═════ Data for the task ═════

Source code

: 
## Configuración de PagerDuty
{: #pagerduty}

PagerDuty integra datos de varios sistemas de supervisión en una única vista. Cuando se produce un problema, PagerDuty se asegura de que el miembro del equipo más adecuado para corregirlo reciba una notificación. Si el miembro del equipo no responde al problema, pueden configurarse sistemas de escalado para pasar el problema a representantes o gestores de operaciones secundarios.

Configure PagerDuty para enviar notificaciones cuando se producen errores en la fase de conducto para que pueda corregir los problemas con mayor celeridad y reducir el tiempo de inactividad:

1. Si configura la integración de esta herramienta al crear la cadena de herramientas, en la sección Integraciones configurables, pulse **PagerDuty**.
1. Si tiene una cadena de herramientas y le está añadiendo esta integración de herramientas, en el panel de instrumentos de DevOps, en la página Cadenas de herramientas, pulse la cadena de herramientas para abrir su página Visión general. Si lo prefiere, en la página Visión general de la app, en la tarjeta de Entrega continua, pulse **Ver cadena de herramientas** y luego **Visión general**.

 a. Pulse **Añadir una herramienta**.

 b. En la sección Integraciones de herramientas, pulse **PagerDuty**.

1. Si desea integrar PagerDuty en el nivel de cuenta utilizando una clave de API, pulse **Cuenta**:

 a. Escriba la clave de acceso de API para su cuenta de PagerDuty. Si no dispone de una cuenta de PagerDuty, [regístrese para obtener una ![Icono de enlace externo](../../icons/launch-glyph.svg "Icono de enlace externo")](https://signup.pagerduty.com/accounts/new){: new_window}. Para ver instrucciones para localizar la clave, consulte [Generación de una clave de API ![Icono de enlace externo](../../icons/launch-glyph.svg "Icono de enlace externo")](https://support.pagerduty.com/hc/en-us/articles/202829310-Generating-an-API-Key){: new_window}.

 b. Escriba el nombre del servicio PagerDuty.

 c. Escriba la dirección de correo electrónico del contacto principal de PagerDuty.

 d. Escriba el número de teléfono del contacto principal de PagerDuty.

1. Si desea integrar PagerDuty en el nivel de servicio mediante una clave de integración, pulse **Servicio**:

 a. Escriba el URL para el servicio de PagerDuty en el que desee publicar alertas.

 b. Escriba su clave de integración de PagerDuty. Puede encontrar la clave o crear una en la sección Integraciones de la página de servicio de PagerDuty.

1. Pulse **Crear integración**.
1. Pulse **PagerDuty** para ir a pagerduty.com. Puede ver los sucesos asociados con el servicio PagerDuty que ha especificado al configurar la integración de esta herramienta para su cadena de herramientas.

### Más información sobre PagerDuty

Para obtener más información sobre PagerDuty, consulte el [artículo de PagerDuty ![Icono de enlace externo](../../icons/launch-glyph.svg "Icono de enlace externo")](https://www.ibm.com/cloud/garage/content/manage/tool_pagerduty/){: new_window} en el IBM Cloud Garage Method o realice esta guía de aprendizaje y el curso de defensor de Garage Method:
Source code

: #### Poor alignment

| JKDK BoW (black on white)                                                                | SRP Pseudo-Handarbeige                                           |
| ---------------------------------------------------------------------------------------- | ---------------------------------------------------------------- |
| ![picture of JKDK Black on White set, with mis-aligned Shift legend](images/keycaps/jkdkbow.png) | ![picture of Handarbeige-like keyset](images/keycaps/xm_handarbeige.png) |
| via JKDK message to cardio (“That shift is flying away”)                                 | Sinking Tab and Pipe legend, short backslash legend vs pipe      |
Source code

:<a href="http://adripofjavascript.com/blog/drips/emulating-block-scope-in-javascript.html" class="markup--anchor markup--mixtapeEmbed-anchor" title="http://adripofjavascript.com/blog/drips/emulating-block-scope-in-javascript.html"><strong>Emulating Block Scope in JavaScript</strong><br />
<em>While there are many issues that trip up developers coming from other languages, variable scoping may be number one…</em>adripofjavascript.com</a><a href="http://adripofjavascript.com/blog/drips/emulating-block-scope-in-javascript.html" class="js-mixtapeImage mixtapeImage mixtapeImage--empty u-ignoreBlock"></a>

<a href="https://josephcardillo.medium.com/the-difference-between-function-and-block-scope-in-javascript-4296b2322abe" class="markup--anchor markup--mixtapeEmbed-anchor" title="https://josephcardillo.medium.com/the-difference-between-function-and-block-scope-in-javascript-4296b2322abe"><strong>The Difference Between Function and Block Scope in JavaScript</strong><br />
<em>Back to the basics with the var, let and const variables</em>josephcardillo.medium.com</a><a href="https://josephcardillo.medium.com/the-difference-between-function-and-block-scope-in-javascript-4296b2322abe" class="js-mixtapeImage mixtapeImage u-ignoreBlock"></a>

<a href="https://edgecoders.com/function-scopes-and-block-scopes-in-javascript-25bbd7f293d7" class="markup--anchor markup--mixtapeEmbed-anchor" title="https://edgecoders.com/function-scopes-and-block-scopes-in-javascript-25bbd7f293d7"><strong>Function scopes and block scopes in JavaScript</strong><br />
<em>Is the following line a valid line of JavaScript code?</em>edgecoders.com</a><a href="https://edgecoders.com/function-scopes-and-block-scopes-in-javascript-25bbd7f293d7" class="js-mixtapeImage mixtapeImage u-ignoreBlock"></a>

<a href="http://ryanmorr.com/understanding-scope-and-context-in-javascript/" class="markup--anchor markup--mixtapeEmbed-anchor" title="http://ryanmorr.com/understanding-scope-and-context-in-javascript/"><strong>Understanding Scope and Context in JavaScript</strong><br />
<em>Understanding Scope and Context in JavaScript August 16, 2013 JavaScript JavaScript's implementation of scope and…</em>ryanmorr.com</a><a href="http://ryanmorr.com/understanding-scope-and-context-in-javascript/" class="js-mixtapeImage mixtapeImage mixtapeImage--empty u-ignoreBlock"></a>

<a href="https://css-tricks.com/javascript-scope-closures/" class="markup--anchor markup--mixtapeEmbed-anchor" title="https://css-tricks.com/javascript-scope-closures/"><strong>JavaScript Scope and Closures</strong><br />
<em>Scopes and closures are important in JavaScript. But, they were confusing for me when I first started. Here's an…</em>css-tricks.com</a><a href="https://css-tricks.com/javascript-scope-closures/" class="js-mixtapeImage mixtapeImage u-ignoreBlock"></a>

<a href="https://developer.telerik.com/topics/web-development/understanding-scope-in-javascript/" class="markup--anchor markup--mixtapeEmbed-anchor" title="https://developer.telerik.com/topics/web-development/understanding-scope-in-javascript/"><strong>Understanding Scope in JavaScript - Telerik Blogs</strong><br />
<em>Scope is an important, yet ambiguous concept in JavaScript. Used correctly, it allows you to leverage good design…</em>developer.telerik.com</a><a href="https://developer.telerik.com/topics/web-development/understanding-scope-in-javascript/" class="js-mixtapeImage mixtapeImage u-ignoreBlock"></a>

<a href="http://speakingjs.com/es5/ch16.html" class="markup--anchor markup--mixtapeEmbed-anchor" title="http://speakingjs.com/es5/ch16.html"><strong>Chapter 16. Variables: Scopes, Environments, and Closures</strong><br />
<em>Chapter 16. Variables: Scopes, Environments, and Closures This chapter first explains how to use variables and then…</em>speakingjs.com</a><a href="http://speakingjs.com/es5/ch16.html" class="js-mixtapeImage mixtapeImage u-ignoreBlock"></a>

═════

▶ **Problem requirements**
Change every "Escriba" in these lines to "Introduzca" and write the lines out again, leaving everything else as it is.

▶ **Task answer**
Source code

: 
## Configuración de PagerDuty
{: #pagerduty}

PagerDuty integra datos de varios sistemas de supervisión en una única vista. Cuando se produce un problema, PagerDuty se asegura de que el miembro del equipo más adecuado para corregirlo reciba una notificación. Si el miembro del equipo no responde al problema, pueden configurarse sistemas de escalado para pasar el problema a representantes o gestores de operaciones secundarios.

Configure PagerDuty para enviar notificaciones cuando se producen errores en la fase de conducto para que pueda corregir los problemas con mayor celeridad y reducir el tiempo de inactividad:

1. Si configura la integración de esta herramienta al crear la cadena de herramientas, en la sección Integraciones configurables, pulse **PagerDuty**.
1. Si tiene una cadena de herramientas y le está añadiendo esta integración de herramientas, en el panel de instrumentos de DevOps, en la página Cadenas de herramientas, pulse la cadena de herramientas para abrir su página Visión general. Si lo prefiere, en la página Visión general de la app, en la tarjeta de Entrega continua, pulse **Ver cadena de herramientas** y luego **Visión general**.

 a. Pulse **Añadir una herramienta**.

 b. En la sección Integraciones de herramientas, pulse **PagerDuty**.

1. Si desea integrar PagerDuty en el nivel de cuenta utilizando una clave de API, pulse **Cuenta**:

 a. Introduzca la clave de acceso de API para su cuenta de PagerDuty. Si no dispone de una cuenta de PagerDuty, [regístrese para obtener una ![Icono de enlace externo](../../icons/launch-glyph.svg "Icono de enlace externo")](https://signup.pagerduty.com/accounts/new){: new_window}. Para ver instrucciones para localizar la clave, consulte [Generación de una clave de API ![Icono de enlace externo](../../icons/launch-glyph.svg "Icono de enlace externo")](https://support.pagerduty.com/hc/en-us/articles/202829310-Generating-an-API-Key){: new_window}.

 b. Introduzca el nombre del servicio PagerDuty.

 c. Introduzca la dirección de correo electrónico del contacto principal de PagerDuty.

 d. Introduzca el número de teléfono del contacto principal de PagerDuty.

1. Si desea integrar PagerDuty en el nivel de servicio mediante una clave de integración, pulse **Servicio**:

 a. Introduzca el URL para el servicio de PagerDuty en el que desee publicar alertas.

 b. Introduzca su clave de integración de PagerDuty. Puede encontrar la clave o crear una en la sección Integraciones de la página de servicio de PagerDuty.

1. Pulse **Crear integración**.
1. Pulse **PagerDuty** para ir a pagerduty.com. Puede ver los sucesos asociados con el servicio PagerDuty que ha especificado al configurar la integración de esta herramienta para su cadena de herramientas.

### Más información sobre PagerDuty

Para obtener más información sobre PagerDuty, consulte el [artículo de PagerDuty ![Icono de enlace externo](../../icons/launch-glyph.svg "Icono de enlace externo")](https://www.ibm.com/cloud/garage/content/manage/tool_pagerduty/){: new_window} en el IBM Cloud Garage Method o realice esta guía de aprendizaje y el curso de defensor de Garage Method:
Source code

: #### Poor alignment

| JKDK BoW (black on white)                                                                | SRP Pseudo-Handarbeige                                           |
| ---------------------------------------------------------------------------------------- | ---------------------------------------------------------------- |
| ![picture of JKDK Black on White set, with mis-aligned Shift legend](images/keycaps/jkdkbow.png) | ![picture of Handarbeige-like keyset](images/keycaps/xm_handarbeige.png) |
| via JKDK message to cardio (“That shift is flying away”)                                 | Sinking Tab and Pipe legend, short backslash legend vs pipe      |
Source code

:<a href="http://adripofjavascript.com/blog/drips/emulating-block-scope-in-javascript.html" class="markup--anchor markup--mixtapeEmbed-anchor" title="http://adripofjavascript.com/blog/drips/emulating-block-scope-in-javascript.html"><strong>Emulating Block Scope in JavaScript</strong><br />
<em>While there are many issues that trip up developers coming from other languages, variable scoping may be number one…</em>adripofjavascript.com</a><a href="http://adripofjavascript.com/blog/drips/emulating-block-scope-in-javascript.html" class="js-mixtapeImage mixtapeImage mixtapeImage--empty u-ignoreBlock"></a>

<a href="https://josephcardillo.medium.com/the-difference-between-function-and-block-scope-in-javascript-4296b2322abe" class="markup--anchor markup--mixtapeEmbed-anchor" title="https://josephcardillo.medium.com/the-difference-between-function-and-block-scope-in-javascript-4296b2322abe"><strong>The Difference Between Function and Block Scope in JavaScript</strong><br />
<em>Back to the basics with the var, let and const variables</em>josephcardillo.medium.com</a><a href="https://josephcardillo.medium.com/the-difference-between-function-and-block-scope-in-javascript-4296b2322abe" class="js-mixtapeImage mixtapeImage u-ignoreBlock"></a>

<a href="https://edgecoders.com/function-scopes-and-block-scopes-in-javascript-25bbd7f293d7" class="markup--anchor markup--mixtapeEmbed-anchor" title="https://edgecoders.com/function-scopes-and-block-scopes-in-javascript-25bbd7f293d7"><strong>Function scopes and block scopes in JavaScript</strong><br />
<em>Is the following line a valid line of JavaScript code?</em>edgecoders.com</a><a href="https://edgecoders.com/function-scopes-and-block-scopes-in-javascript-25bbd7f293d7" class="js-mixtapeImage mixtapeImage u-ignoreBlock"></a>

<a href="http://ryanmorr.com/understanding-scope-and-context-in-javascript/" class="markup--anchor markup--mixtapeEmbed-anchor" title="http://ryanmorr.com/understanding-scope-and-context-in-javascript/"><strong>Understanding Scope and Context in JavaScript</strong><br />
<em>Understanding Scope and Context in JavaScript August 16, 2013 JavaScript JavaScript's implementation of scope and…</em>ryanmorr.com</a><a href="http://ryanmorr.com/understanding-scope-and-context-in-javascript/" class="js-mixtapeImage mixtapeImage mixtapeImage--empty u-ignoreBlock"></a>

<a href="https://css-tricks.com/javascript-scope-closures/" class="markup--anchor markup--mixtapeEmbed-anchor" title="https://css-tricks.com/javascript-scope-closures/"><strong>JavaScript Scope and Closures</strong><br />
<em>Scopes and closures are important in JavaScript. But, they were confusing for me when I first started. Here's an…</em>css-tricks.com</a><a href="https://css-tricks.com/javascript-scope-closures/" class="js-mixtapeImage mixtapeImage u-ignoreBlock"></a>

<a href="https://developer.telerik.com/topics/web-development/understanding-scope-in-javascript/" class="markup--anchor markup--mixtapeEmbed-anchor" title="https://developer.telerik.com/topics/web-development/understanding-scope-in-javascript/"><strong>Understanding Scope in JavaScript - Telerik Blogs</strong><br />
<em>Scope is an important, yet ambiguous concept in JavaScript. Used correctly, it allows you to leverage good design…</em>developer.telerik.com</a><a href="https://developer.telerik.com/topics/web-development/understanding-scope-in-javascript/" class="js-mixtapeImage mixtapeImage u-ignoreBlock"></a>

<a href="http://speakingjs.com/es5/ch16.html" class="markup--anchor markup--mixtapeEmbed-anchor" title="http://speakingjs.com/es5/ch16.html"><strong>Chapter 16. Variables: Scopes, Environments, and Closures</strong><br />
<em>Chapter 16. Variables: Scopes, Environments, and Closures This chapter first explains how to use variables and then…</em>speakingjs.com</a><a href="http://speakingjs.com/es5/ch16.html" class="js-mixtapeImage mixtapeImage u-ignoreBlock"></a>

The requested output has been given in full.